The result is a striking shift in who can afford to buy a new car—reshaping the income profile of America’s car-buying public almost entirely.

The share of new vehicles purchased by U.S. households earning $100,000 or less held steady at roughly 50% to 60% for years—until the start of this decade, according to vehicle-registration data from S&P Global Mobility. Since then, that balance has shifted sharply. By last year, buyers in the $100,000-or-less income bracket accounted for just 36% of new-vehicle sales, highlighting how quickly the market has tilted toward wealthier households.

"It’s truly a K economy for us," said Brad Sowers, a car dealer in the St. Louis area who operates dealerships for General Motors, Stellantis—the maker of Jeep—and Kia.

Pricier Cars, Bigger Profits

The shift has helped automakers post stronger profits even as overall vehicle sales have softened in recent years. Over time, Detroit’s traditional Big Three—General Motors, Ford Motor Company, and Stellantis—have steadily phased out many smaller, entry-level models in the U.S., replacing them with higher-margin trucks and SUVs that deliver bigger returns.

Many of those discontinued car lines carried relatively thin profit margins. By contrast, former auto executives say core margins on large SUVs and pickup trucks can top 20%. The payoff is clear: in 2024, General Motors generated about $4,200 in operating profit per vehicle sold in North America—up sharply from roughly $3,000 per vehicle in 2018.

Executives at General Motors say affordability remains a priority, pointing to several small SUVs positioned as accessible entry-level options—most notably the Chevrolet Trax and the Buick Envista, both of which have gained traction with budget-conscious buyers.

"We’ve been able to create a portfolio where we can make money top to bottom," said Paul Jacobson, chief financial officer of General Motors, speaking at an event last month.

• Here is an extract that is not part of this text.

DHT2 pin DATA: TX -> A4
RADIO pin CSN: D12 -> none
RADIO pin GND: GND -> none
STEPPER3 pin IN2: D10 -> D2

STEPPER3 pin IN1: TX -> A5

In February, Ford Motor Company said it plans to offer five models priced under $40,000 by the end of the decade—including at least one electric vehicle expected to come in at around $30,000, a move aimed at bringing more affordable options back to the market.

The shift toward pricier vehicles is clearly reflected in Jeep, the iconic off-road and SUV brand owned by Stellantis. A decade ago, Jeep’s U.S. lineup—made up of roughly half a dozen models—started at prices ranging from about $17,000 to $30,000, a far more accessible entry point than many of today’s offerings.

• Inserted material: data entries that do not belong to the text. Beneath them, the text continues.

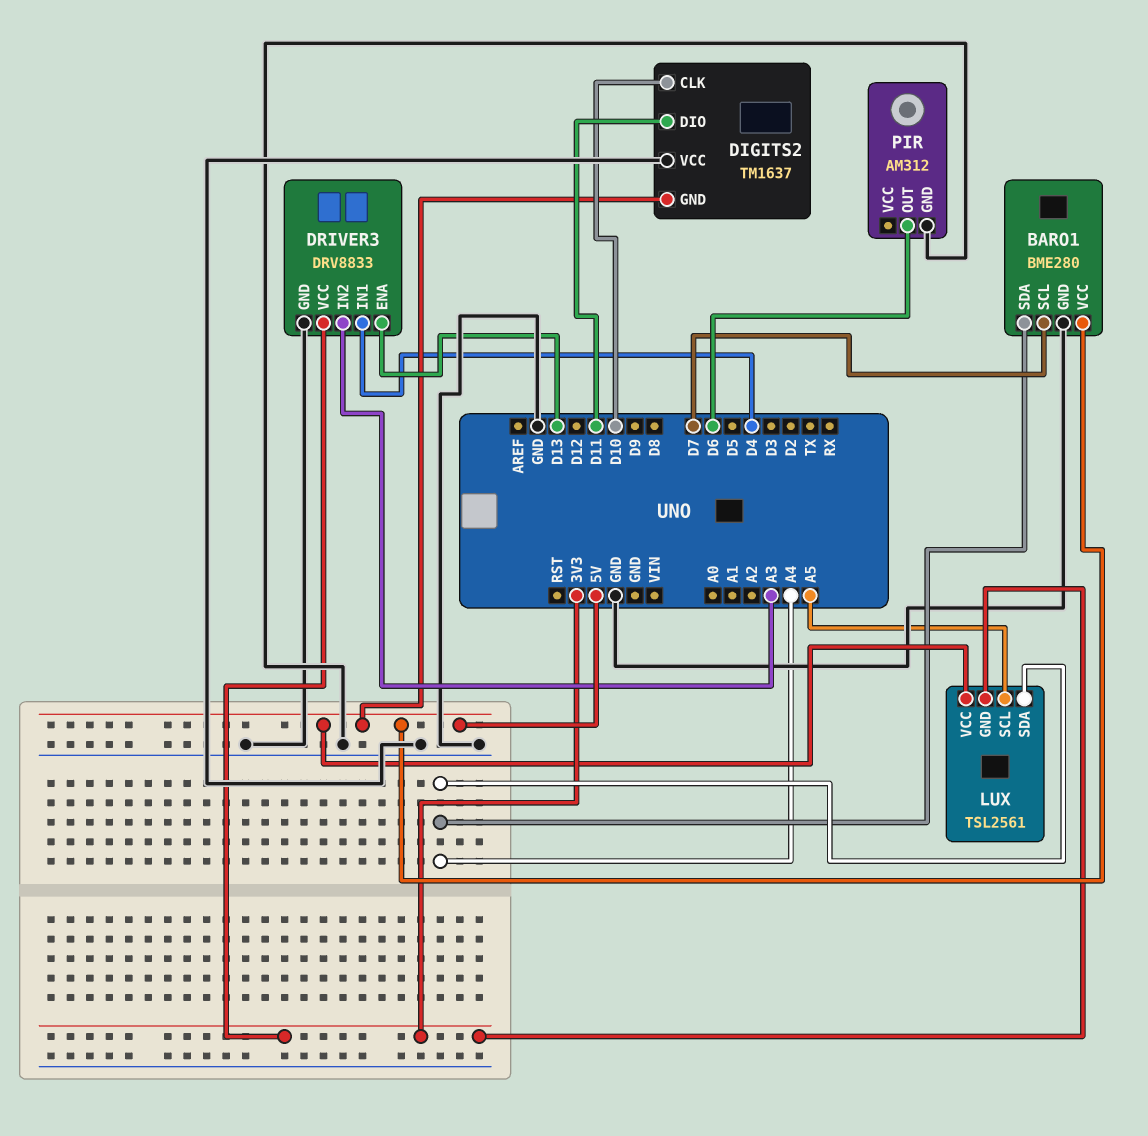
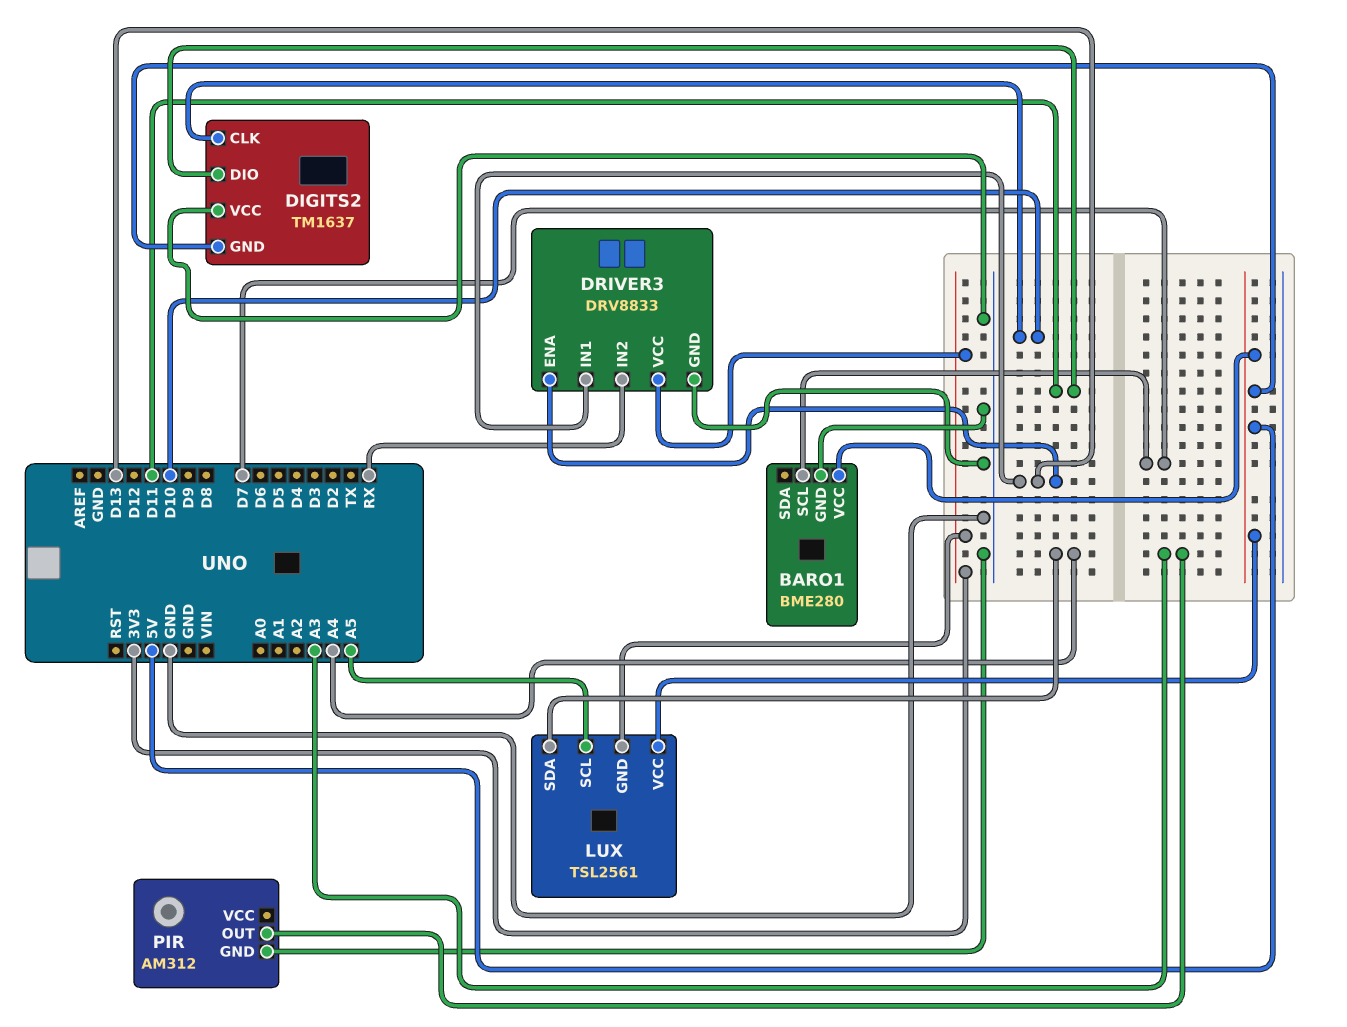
BARO1 pin SDA: A4 -> none
DRIVER3 pin IN1: D4 -> D13
DRIVER3 pin IN2: A3 -> RX
PIR pin OUT: D6 -> A3

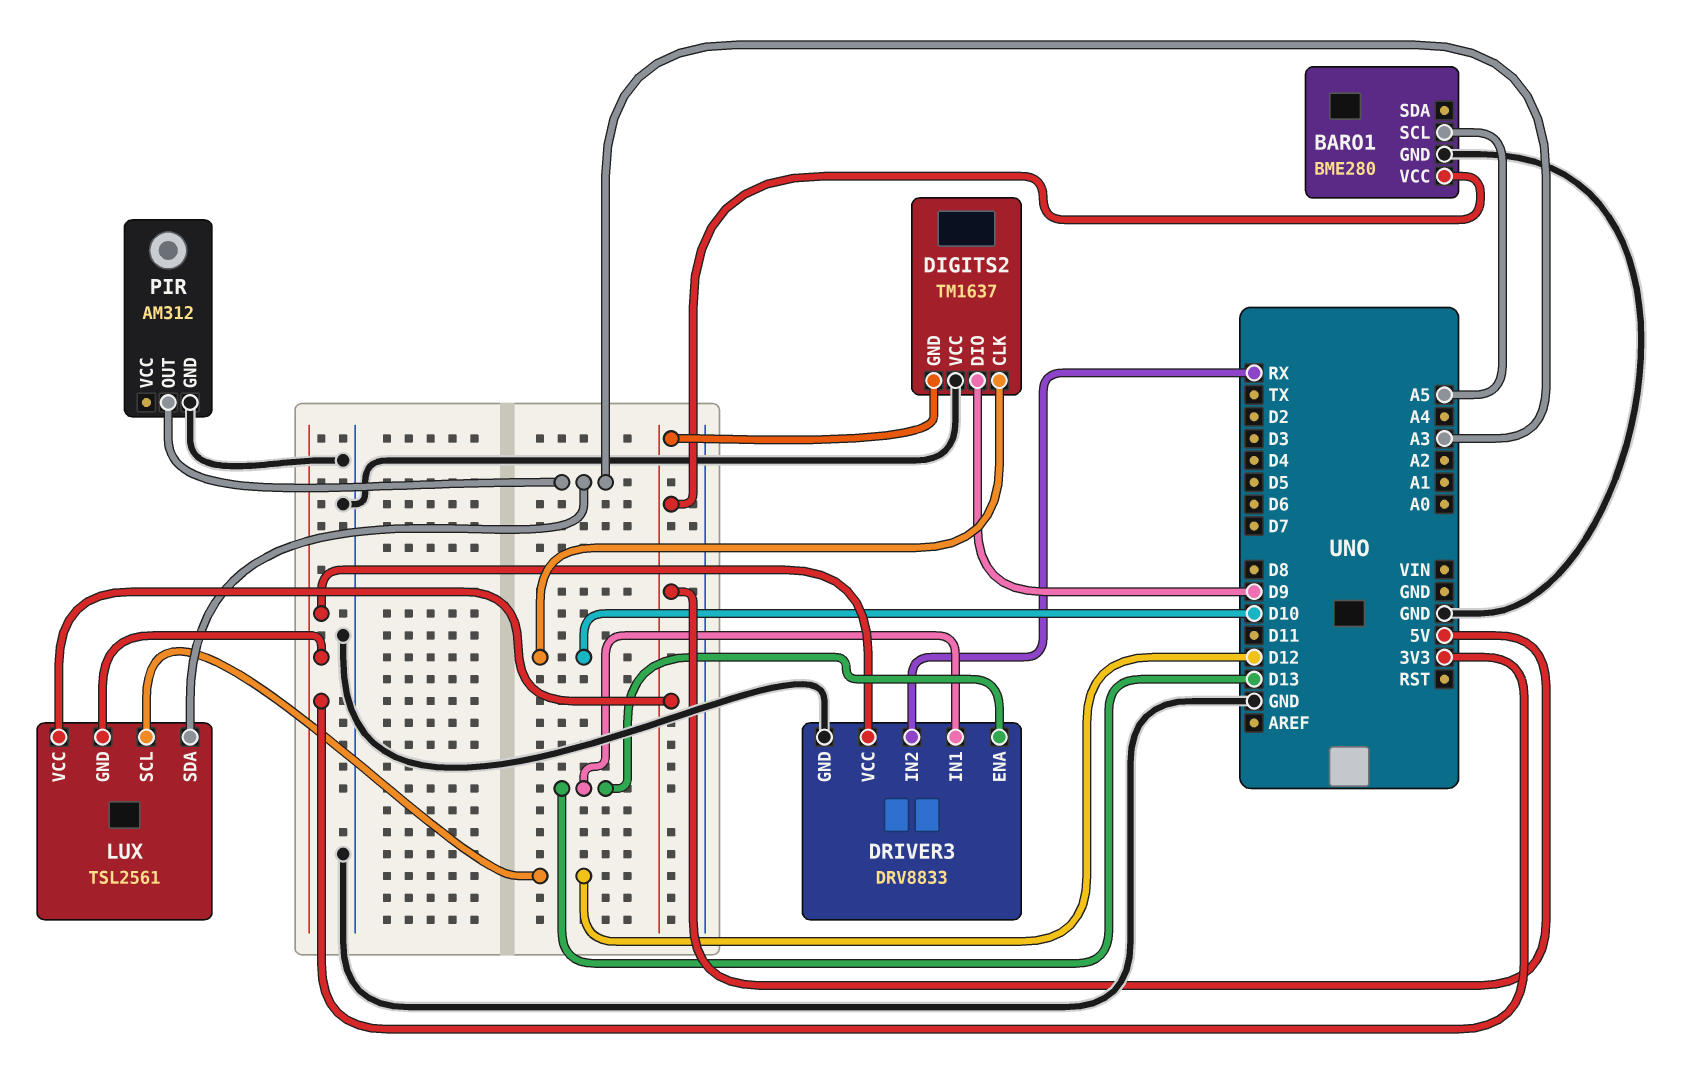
BARO1 pin SCL: D7 -> A5
DIGITS2 pin DIO: D11 -> D9
LUX pin SCL: A5 -> D12
LUX pin SDA: A4 -> A3

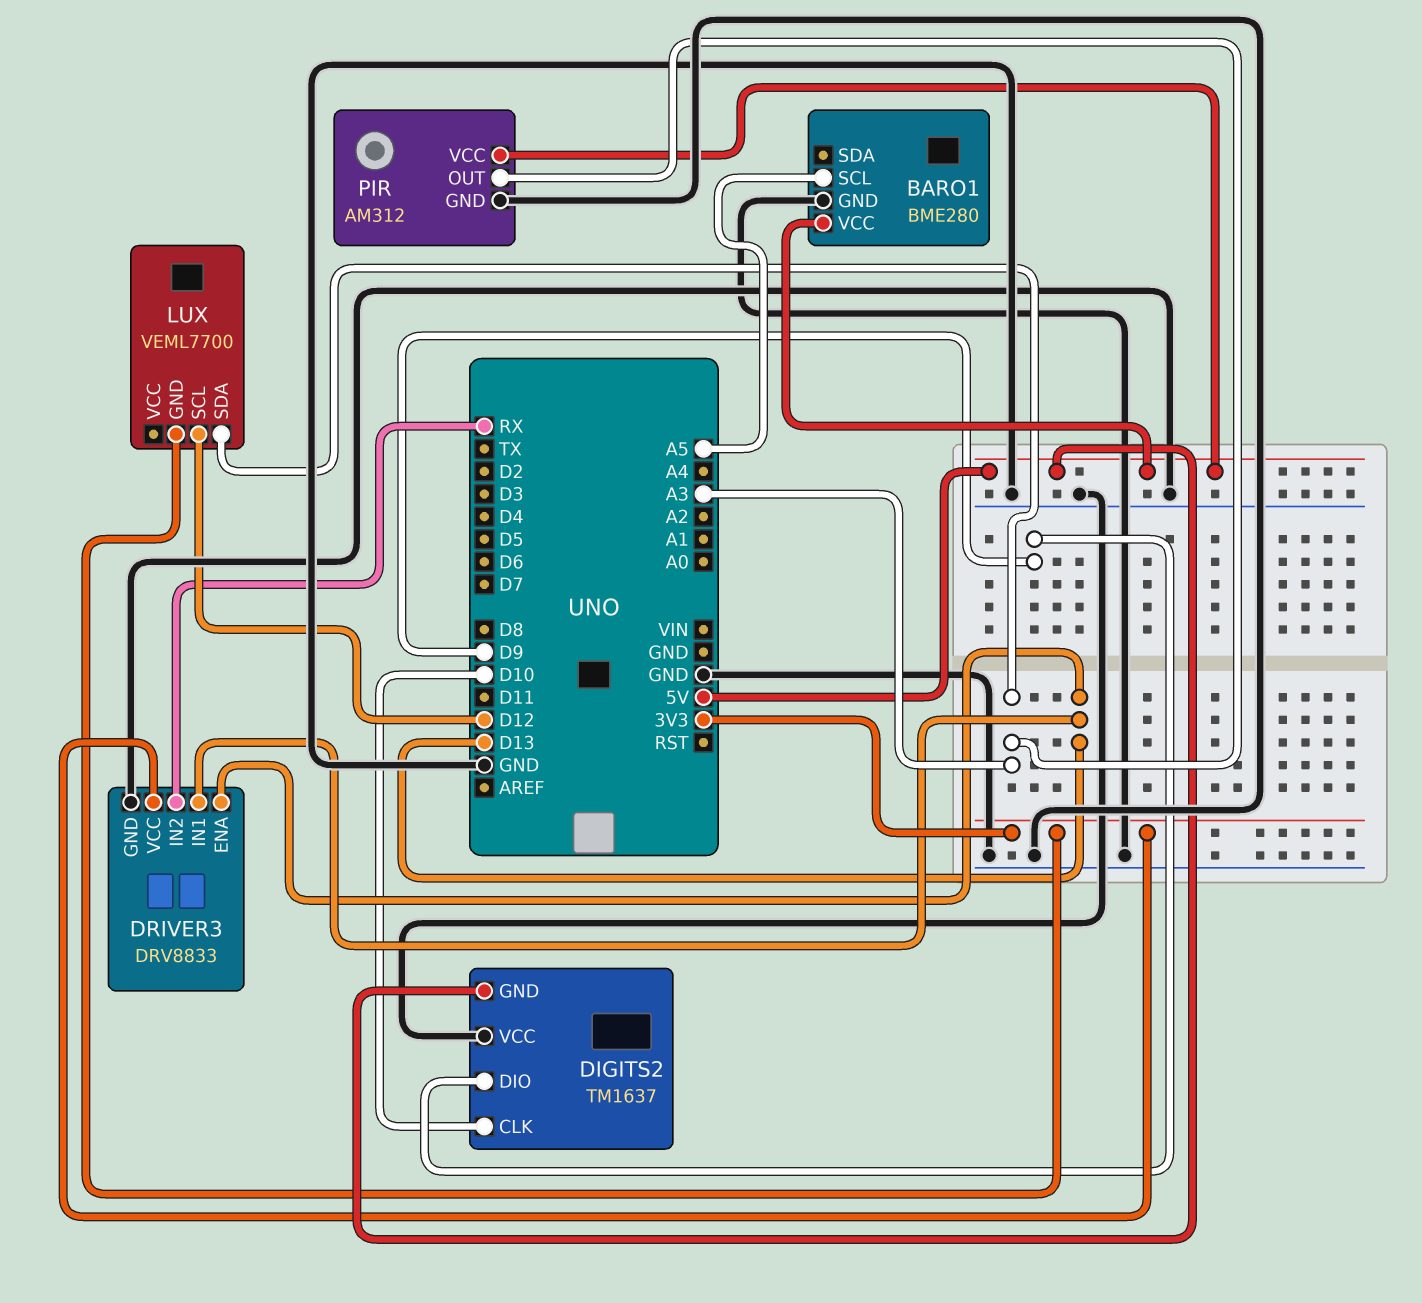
LUX: TSL2561 -> VEML7700
LUX pin VCC: 5V -> none
PIR pin VCC: none -> 5V

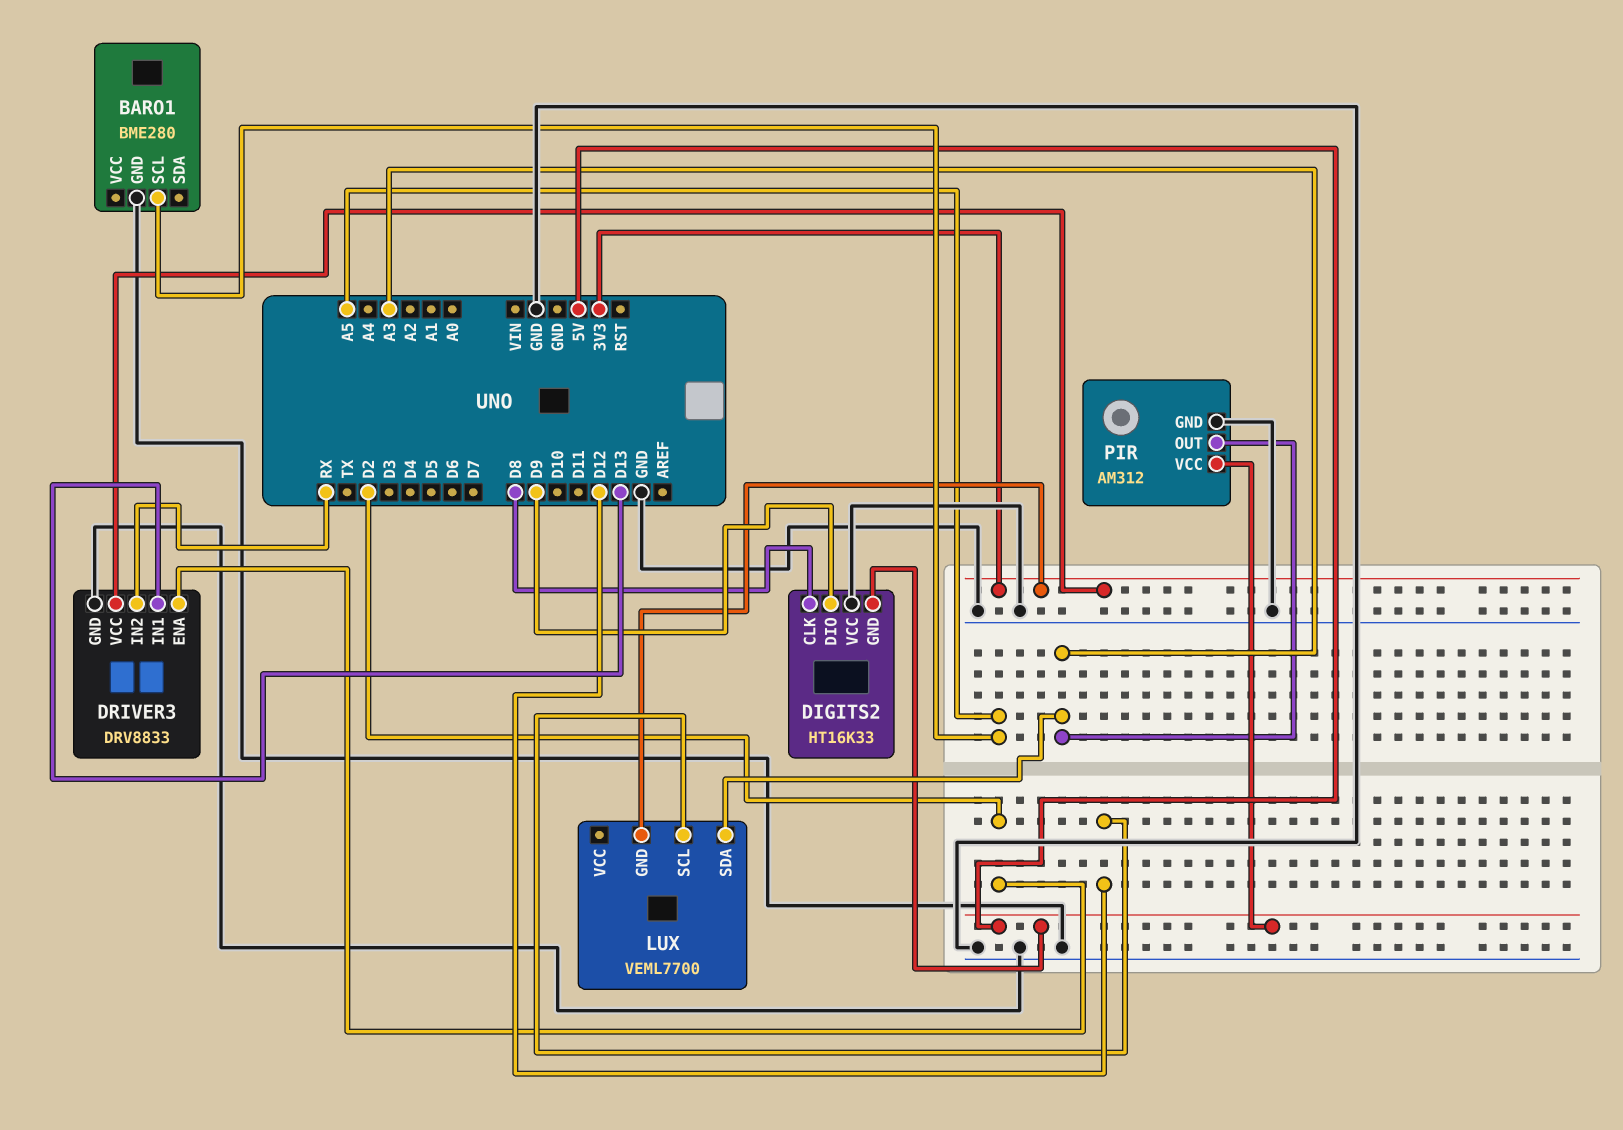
BARO1 pin VCC: 5V -> none
DIGITS2: TM1637 -> HT16K33
DIGITS2 pin CLK: D10 -> D8
DRIVER3 pin ENA: D13 -> D2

Today, starting prices for Jeep vehicles in the U.S. run from roughly $30,000 to about $65,000 for the upscale Jeep Grand Wagoneer—a model that can easily top $100,000 when fully loaded. The sharp rise in Jeep’s pricing has helped boost profits for parent company Stellantis, but it has also come alongside a noticeable slide in the brand’s U.S. market share.

Antonio Filosa, who took over as CEO of Stellantis last year, says restoring affordability is now a key strategy to win back customers. As part of that push, Jeep has begun making features like LED lighting and heated steering wheels standard or more affordable. Combined with broader price cuts, the changes can add up to about $4,000 in extra value on certain models, the company says.

“I need to unlock some of the things that you love about Jeep, make them more affordable,” Jeep brand CEO Bob Broderdorf told Reuters in December.